» TASK: Pictures are to be left out. Return exactly the lines below from the one with "pinky tip: (158, 139)" up to and including the one with "thumb mcp: (261, 217)".
————
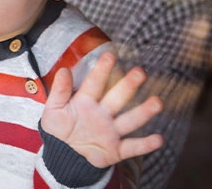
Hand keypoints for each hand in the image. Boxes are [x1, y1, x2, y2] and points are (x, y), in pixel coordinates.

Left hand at [41, 52, 163, 167]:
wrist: (63, 155)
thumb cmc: (58, 129)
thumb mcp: (53, 109)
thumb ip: (59, 91)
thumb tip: (63, 69)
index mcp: (86, 101)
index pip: (95, 83)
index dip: (101, 70)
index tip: (110, 55)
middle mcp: (102, 113)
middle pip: (117, 98)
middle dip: (128, 86)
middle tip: (140, 72)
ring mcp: (111, 131)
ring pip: (129, 120)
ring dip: (143, 112)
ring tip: (157, 102)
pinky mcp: (116, 150)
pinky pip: (132, 147)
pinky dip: (145, 145)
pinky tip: (158, 139)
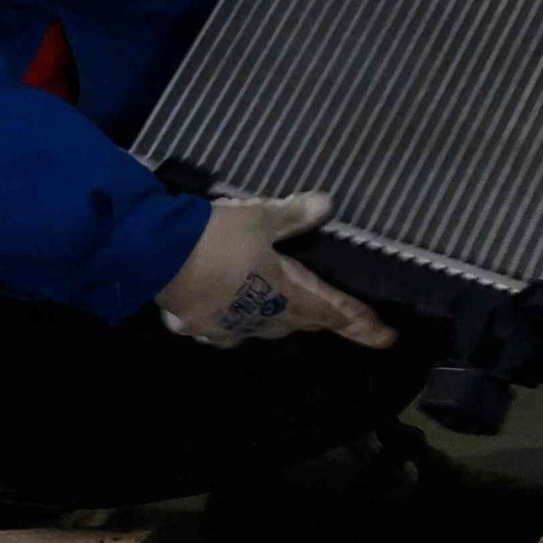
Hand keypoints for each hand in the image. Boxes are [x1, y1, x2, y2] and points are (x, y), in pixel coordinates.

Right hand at [154, 189, 394, 349]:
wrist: (155, 254)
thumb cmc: (218, 234)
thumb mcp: (261, 217)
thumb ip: (294, 213)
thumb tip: (328, 204)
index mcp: (285, 293)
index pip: (333, 310)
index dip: (361, 323)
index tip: (387, 338)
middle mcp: (260, 317)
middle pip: (300, 322)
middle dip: (322, 321)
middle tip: (344, 322)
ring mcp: (226, 326)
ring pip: (262, 329)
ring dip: (280, 322)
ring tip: (291, 316)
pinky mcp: (195, 325)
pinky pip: (222, 330)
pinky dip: (232, 323)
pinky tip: (227, 316)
————
» SOLUTION FOR THIS TASK:
pinky tip: (158, 139)
Hand keypoints for each hand in the image. Boxes are [x1, y1, x2, y2] and points are (x, y), in pixel coordinates.

Right hand at [154, 189, 394, 349]:
wrist: (155, 254)
thumb cmc: (218, 234)
thumb mcp: (261, 217)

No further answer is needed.